*** Supplied text ***
6. Other Exploratory Data Analyses (EDA) and Visualizations

1. A procedure is available to create animated series to be displayed in Google Earth. Under 'Other', click 'Export to KML for EDA' to access this procedure. It creates a kml¹³ file that opens in Google Earth for interactive animation of the trajectory.
2. One may follow the trajectory to travel the environment in time by scrolling along the timeline in Google Earth.
3. A procedure is available to visualize connections among places of interest through 'Connection analysis'. For example, connections among different buildings on a University campus are derived from segmented trajectory data that were collected by students (Figure 7).
4. Based on the derived connections, hotspots such as those buildings with the most outbound or inbound traffic and hubs that connect the most trafficked places may be identified.

Representative Results

Trajectory data was collected by volunteering undergraduate students from Kean University (NJ, USA) in spring 2010. The purpose was to study activity patterns of students who caught influenza (diagnosed by doctor or self-diagnosed) in comparison to those who did not. In order to illustrate the methods and procedure presented in this paper we took the trajectories collected within the suburban campus area to generate representative results. Trajectories within the campus area are mostly pedestrian trajectories, with only a small portion resulting from driving between the various parking lots and outside of the campus.

The space-time cube representation of trajectories with reference to buildings on the university campus is shown in Figure 1. Figure 1A is the raw data collected by a student recording one day of his activity on campus using an AGPS device (a commercial child tracker). It is obvious that some long duration of indoor stays has resulted in noisy data (indicated by the spiky portion of the track). This is very common in pedestrian trajectory data. Figure 1B shows the pre-processed and segmented trajectory. Figure 1C shows the pre-processed and segmented trajectory with color-coded indoor and outdoor segments in the space-time cube.

Figures 2 to 4 illustrate density surface mapping of a set of trajectories. Figure 2 shows the raw tracking points involved to perform a 'Track point density' mapping option (Figure 2A) and the resulting density map (Figure 2B). Instead of mapping densities of tracking points, Figure 3 maps the densities of traveled paths. Density mapping is particular useful when analyzing large amount of trajectories. Figure 4A displays a total of 470 trajectories. Figures 4B and 4C show the density surface in a 2D (left) and 3D representations (right) using re-sampled points from these trajectories.

In addition to the interactive display of the temporal dimension in a space-time cube, the time variable can be processed through temporal focusing to examine spatial patterns at different time periods. Figure 5 shows examples of such analysis using the sample data set that contains trajectory data collected by students during the flu season. It is obvious that their activities are centered around different locations throughout the day to lead eventually to the composite activity density map on the bottom.

An example of density volume rendering is illustrated in Figure 6. Figure 6A shows that it is hard to detect patterns if all the space-time tracks are visualized in space-time cube because of visual clutters. Figure 6B shows the corresponding density volume rendering results. The four illustrations represent different settings of the transfer function of our density rendering program, thus highlight density volumes at different frequency ranges.

Another way of finding hotspots is through connection analysis. Figure 7 illustrates the result of such analysis with our sample data set. Figure 7A shows the straight line connections among all buildings on campus. The highlighted buildings are those with the highest outbound traffic volume. Figure 7B shows the same connections, with the most trafficked connections highlighted.
*** End of Supplied text ***
*** Provided data ***
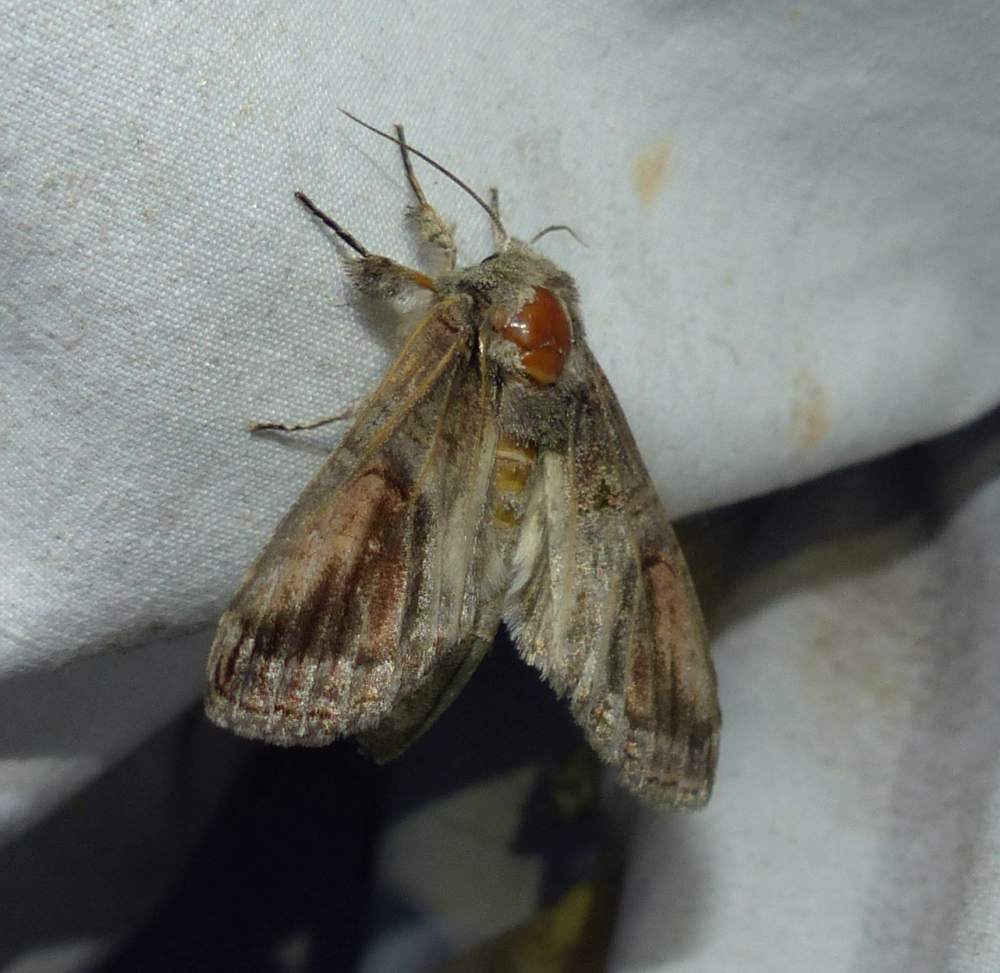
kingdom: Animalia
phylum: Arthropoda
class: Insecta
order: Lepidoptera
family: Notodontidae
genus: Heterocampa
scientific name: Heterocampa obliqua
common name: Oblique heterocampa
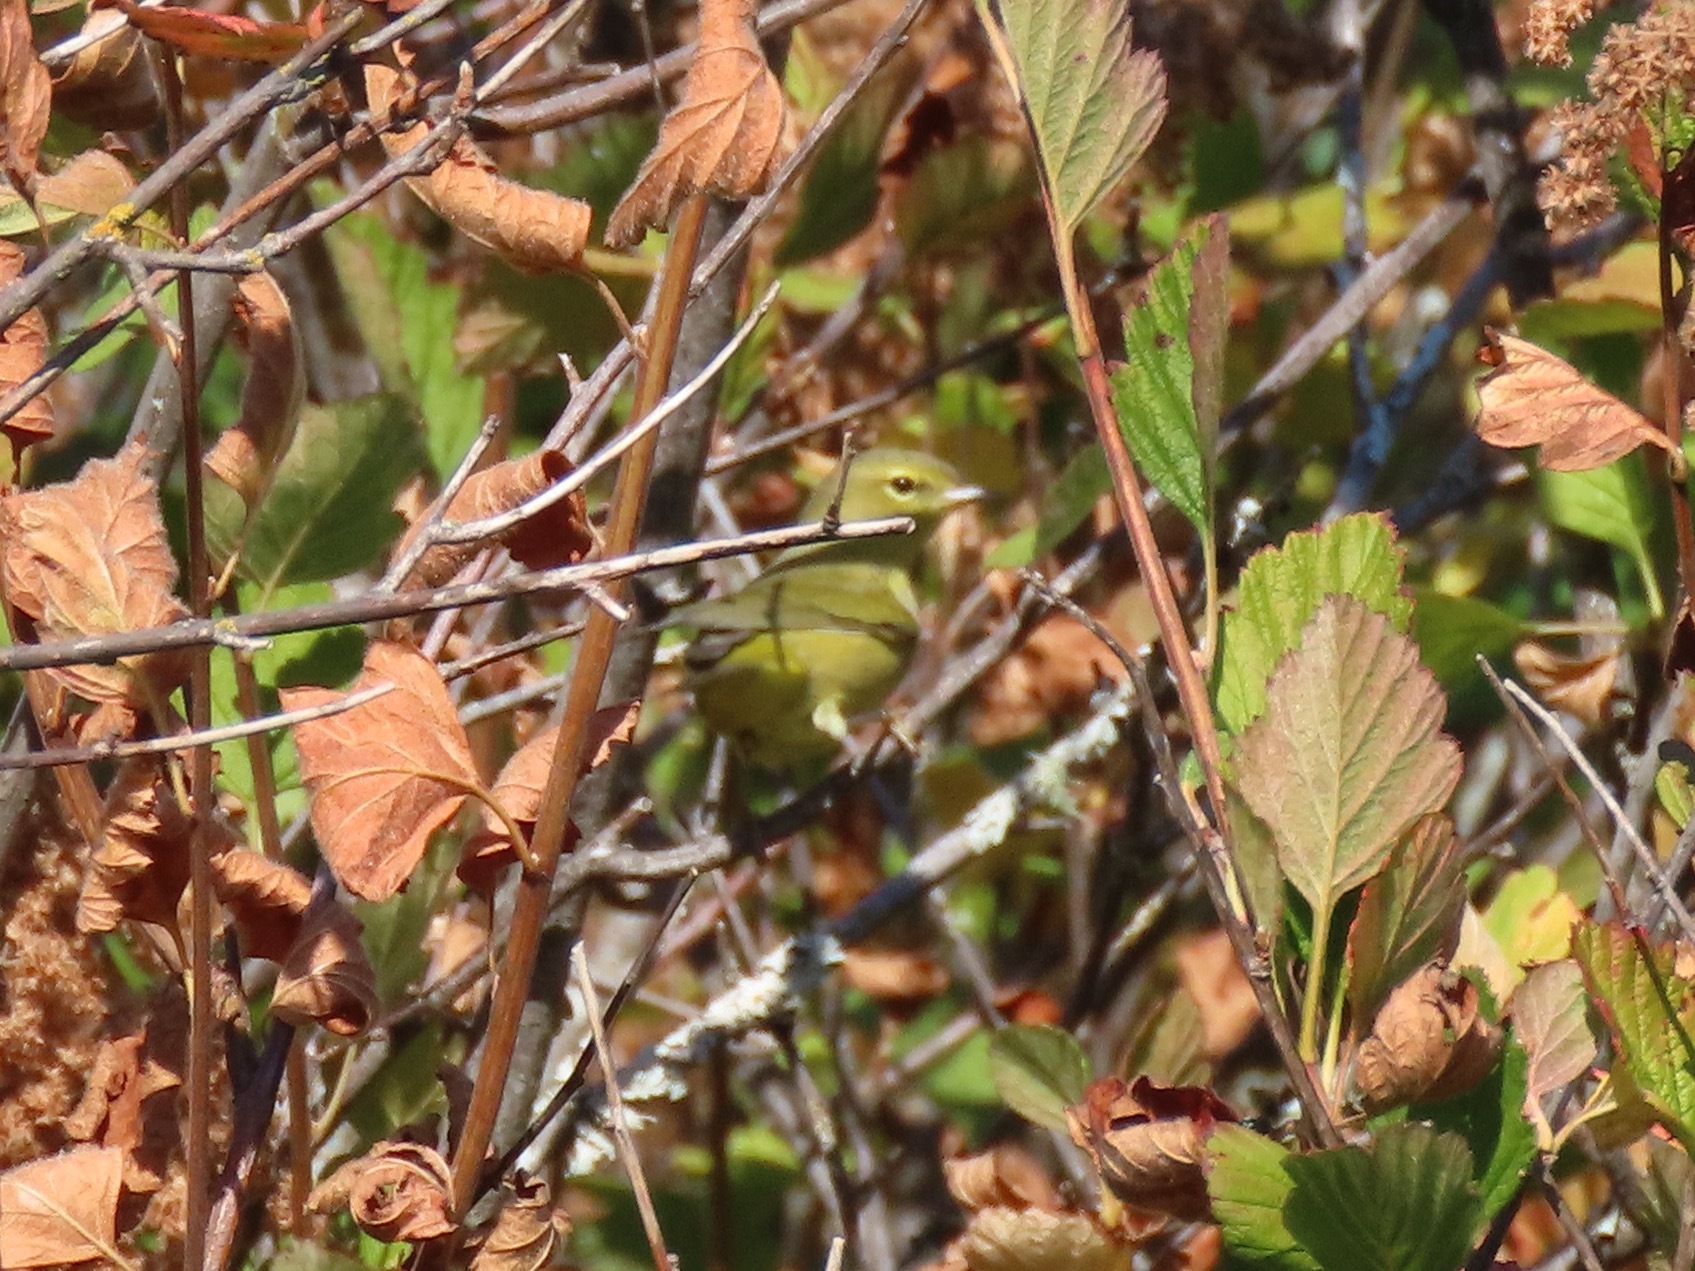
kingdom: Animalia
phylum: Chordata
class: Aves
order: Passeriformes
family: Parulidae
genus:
*** End of Provided data ***
Your tasks:
**a)** Using the passage on trajectory analysis, explain in one to three sentences why the raw track in Figure 1A contains noisy data.
**b)** According to the passage on trajectory analysis, how many trajectories does Figure 4A display?
**c)** Write the next part of the passage on trajectory analysis, starting after its last sentence.

Outputs for the tasks:
**a)** Long indoor stays left noise in the raw data, which shows up as the spiky portion of the track. The passage adds that this is very common in pedestrian trajectory data.

**b)** It displays a total of 470 trajectories.

**c)**
Figure 1. Pre-processing and segmentation of trajectory data. A: 2D view of a raw trajectory on the background of campus buildings; B: pre-processed trajectory; C: space-time cube representation of segmented trajectory. Click here to view larger figure.

Figure 2. Density surface mapping. A: raw track points of a trajectory data set; B: density surface derived from track points.

Figure 3. Density surface of trajectory paths.

Figure 4. Colored density surface mapping. A: a total of 470 trajectories; B: colored density surface in 2D; C: colored density surface in 3D. Click here to view larger figure.

Figure 5. Temporal focusing for density mapping: student activity densities on campus at different time periods.

Figure 6. Density volume rendering and visualization. A: visual clutters resulting from raw trajectories; B: spatiotemporal clusters highlighted by visualizing density volumes at different frequency ranges. Click here to view larger figure.

Figure 7. Connection analysis results. A: straight line connections among all buildings on a university campus derived from trajectory data, with the most trafficked buildings highlighted; B: the most trafficked connections among buildings on campus. Click here to view larger figure.

Figure 8. Portion of an activity diary recorded by a student.

Figure 9. Activity density patterns of two groups of students. A: activity density patterns of students with mild flu symptoms during a flu season; B: activity density patterns of students with more notable flu symptoms.

Figure 10. Connection analysis results based on trajectory data of students who had notable flu symptoms during a flu season. A: straight line connections among buildings with the most trafficked buildings highlighted; B: the most trafficked connections taken by students with flu. Click here to view larger figure.

Discussion

We used add-in mechanism of ArcGIS to develop the interface. All the interactive operations were implemented using C++. All the automatic processing and analysis functions were developed using Python.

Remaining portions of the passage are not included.